Use Case Submission for the KG-Construct Community Group
apercue.ca uses
CUE — a constraint language with lattice-based type
semantics — to construct, validate, and serialize knowledge graphs entirely at
compile time. Graph building, SHACL validation, and JSON-LD output happen in a
single cue export invocation. No mapping language, no runtime pipeline, no
triplestore.
This submission demonstrates CUE as a KG construction language and explains how it relates to the KG-Construct CG's work on declarative KG construction.
Traditional KG construction requires a multi-stage pipeline:
Source Data → Mapping (R2RML/RML) → RDF Store → SHACL Validation → Serialization
CUE collapses this to:
Source Data (CUE structs) → cue export -e <projection>
The "mapping" is CUE type unification. The "validation" is CUE constraint resolution. The "serialization" is JSON-LD context injection. All three happen during evaluation — there is no separate step for any of them.
Five nodes define a publication pipeline. Each declares @type (what it is)
and depends_on (what it needs):
"analysis-code": {
name: "analysis-code"
"@type": {Process: true}
depends_on: {"sensor-dataset": true}
}
The #Graph pattern computes topology, depth, roots, leaves, ancestors,
dependents, and impact sets from this declaration alone.
A compliance rule requires that publications have upstream data.

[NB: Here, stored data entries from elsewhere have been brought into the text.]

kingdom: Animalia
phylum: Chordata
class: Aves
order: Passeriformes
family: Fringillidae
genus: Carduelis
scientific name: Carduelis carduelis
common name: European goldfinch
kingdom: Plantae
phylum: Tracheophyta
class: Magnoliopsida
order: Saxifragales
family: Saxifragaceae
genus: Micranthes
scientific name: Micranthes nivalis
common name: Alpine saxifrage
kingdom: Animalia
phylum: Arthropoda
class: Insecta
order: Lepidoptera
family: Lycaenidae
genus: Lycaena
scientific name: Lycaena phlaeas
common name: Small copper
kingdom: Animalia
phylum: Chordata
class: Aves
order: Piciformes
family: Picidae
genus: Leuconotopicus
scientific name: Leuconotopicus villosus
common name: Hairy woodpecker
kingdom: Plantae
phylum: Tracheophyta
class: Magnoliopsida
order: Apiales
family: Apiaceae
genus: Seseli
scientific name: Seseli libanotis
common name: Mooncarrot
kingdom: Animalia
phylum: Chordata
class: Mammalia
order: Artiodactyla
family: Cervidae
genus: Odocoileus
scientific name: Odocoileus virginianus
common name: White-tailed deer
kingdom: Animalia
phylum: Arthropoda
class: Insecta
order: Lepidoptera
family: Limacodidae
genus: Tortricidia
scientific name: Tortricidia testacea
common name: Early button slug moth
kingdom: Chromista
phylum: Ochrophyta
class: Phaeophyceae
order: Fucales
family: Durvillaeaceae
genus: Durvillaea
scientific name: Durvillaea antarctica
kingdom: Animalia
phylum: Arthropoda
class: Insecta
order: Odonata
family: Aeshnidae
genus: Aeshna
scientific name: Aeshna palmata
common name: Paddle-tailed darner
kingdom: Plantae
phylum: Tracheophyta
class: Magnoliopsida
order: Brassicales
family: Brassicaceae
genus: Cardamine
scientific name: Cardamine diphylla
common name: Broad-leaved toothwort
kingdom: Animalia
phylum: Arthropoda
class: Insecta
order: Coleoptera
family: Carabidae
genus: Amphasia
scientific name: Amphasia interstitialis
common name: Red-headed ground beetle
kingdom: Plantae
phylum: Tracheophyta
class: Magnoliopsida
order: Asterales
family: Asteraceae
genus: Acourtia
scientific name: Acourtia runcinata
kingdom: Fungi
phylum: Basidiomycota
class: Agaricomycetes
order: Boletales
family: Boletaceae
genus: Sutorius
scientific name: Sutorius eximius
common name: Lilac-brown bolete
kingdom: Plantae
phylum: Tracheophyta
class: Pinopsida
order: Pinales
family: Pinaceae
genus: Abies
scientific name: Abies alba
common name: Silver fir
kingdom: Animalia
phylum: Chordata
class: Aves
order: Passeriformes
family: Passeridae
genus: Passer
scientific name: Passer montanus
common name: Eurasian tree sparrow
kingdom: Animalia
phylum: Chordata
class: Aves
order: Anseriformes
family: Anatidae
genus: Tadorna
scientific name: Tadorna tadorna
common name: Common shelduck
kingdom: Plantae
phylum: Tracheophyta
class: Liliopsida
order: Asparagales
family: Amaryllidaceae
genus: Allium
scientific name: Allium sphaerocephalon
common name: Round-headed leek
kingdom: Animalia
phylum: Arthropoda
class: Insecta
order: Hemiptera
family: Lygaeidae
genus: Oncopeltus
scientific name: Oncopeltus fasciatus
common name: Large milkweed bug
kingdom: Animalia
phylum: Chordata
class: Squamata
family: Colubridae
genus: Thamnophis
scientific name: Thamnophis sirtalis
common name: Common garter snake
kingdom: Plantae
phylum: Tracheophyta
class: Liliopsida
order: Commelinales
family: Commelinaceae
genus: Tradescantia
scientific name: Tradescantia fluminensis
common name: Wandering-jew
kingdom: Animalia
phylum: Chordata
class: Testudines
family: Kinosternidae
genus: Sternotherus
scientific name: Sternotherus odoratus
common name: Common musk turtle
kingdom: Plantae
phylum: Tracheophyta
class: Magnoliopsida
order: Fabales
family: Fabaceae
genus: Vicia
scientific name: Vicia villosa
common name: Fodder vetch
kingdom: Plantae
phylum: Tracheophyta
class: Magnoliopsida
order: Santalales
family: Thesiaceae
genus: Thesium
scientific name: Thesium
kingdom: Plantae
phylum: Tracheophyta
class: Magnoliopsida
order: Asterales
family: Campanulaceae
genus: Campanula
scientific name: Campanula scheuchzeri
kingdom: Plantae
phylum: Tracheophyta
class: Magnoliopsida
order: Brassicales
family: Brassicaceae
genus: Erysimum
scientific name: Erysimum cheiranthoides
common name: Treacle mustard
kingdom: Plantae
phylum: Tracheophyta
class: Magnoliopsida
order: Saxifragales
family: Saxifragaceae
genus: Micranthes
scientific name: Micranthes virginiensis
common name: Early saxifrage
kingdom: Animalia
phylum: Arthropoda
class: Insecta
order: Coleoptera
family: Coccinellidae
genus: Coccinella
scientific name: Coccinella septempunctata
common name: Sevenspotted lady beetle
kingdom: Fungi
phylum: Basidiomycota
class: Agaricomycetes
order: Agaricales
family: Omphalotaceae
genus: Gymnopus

The
#ComplianceCheck pattern produces a standard sh:ValidationReport:
{
"@type": "sh:ValidationReport",
"sh:conforms": true,
"sh:result": []
}
This is produced during CUE evaluation. sh:conforms: true means the graph
satisfies all constraints. If any resource violates a rule, unification with
true produces bottom (_|_) and cue vet fails — the graph cannot be
constructed in an invalid state.
The #ProvenanceTrace pattern maps dependency edges to PROV-O:
{
"@type": "prov:Entity",
"@id": "urn:resource:analysis-code",
"dcterms:title": "analysis-code",
"prov:wasAttributedTo": {
"@id": "apercue:graph-engine"
},
"prov:wasDerivedFrom": [
{
"@id": "urn:resource:sensor-dataset"
}
],
"prov:wasGeneratedBy": {
"@id": "apercue:graph-construction"
}
}
Every resource becomes a prov:Entity. Dependency edges become
prov:wasDerivedFrom links. Provenance is not annotated after the fact — it
is structurally computed from the same graph that produces the KG.
The vocabulary registry produces a JSON-LD 1.1 @context:
{
"@context": {
"@base": "urn:resource:",
"dcterms": "http://purl.org/dc/terms/",
"prov": "http://www.w3.org/ns/prov#",
"dcat": "http://www.w3.org/ns/dcat#",
"sh": "http://www.w3.org/ns/shacl#",
"skos": "http://www.w3.org/2004/02/skos/core#",
"schema": "https://schema.org/",
"time": "http://www.w3.org/2006/time#",
"earl": "http://www.w3.org/ns/earl#",
"odrl": "http://www.w3.org/ns/odrl/2/",
"org": "http://www.w3.org/ns/org#",
"cred": "https://www.w3.org/2018/credentials#",
"as": "https://www.w3.org/ns/activitystreams#",
"void": "http://rdfs.org/ns/void#",
"dqv": "http://www.w3.org/ns/dqv#",
"oa": "http://www.w3.org/ns/oa#",
"rdfs": "http://www.w3.org/2000/01/rdf-schema#",
"owl": "http://www.w3.org/2002/07/owl#",
"xsd": "http://www.w3.org/2001/XMLSchema#",
"apercue": "https://apercue.ca/vocab#",
"charter": "https://apercue.ca/charter#",
"name": "dcterms:title",
"description": "dcterms:description",
"depends_on": {
"@id": "dcterms:requires",
"@type": "@id"
},
"status": {
"@id": "schema:actionStatus",
"@type": "@id"
},
"tags": {
"@id": "dcterms:subject",
"@container": "@set"
}
}
}
Every field mapping (name → dcterms:title, depends_on → dcterms:requires)
is a CUE constraint. Adding a vocabulary term means extending a CUE definition,
not editing a context file.
| KG-Construct Concern | CUE Approach |
|---|---|
| Declarative mapping | CUE types + comprehensions (no R2RML) |
| Source heterogeneity | Adapter scripts output {name, @type, depends_on} |
| Validation | SHACL reports from constraint unification |
| Provenance | PROV-O from dependency structure |
| Serialization | JSON-LD via @context injection |
| Incremental construction | Add a .cue file; graph extends via unification |
CUE does not replace RML for arbitrary RDF construction from relational
sources. It targets constrained domains where the schema is known and the
graph structure maps directly to typed dependencies. For these domains, the
entire KG construction pipeline reduces to a type-checked cue export.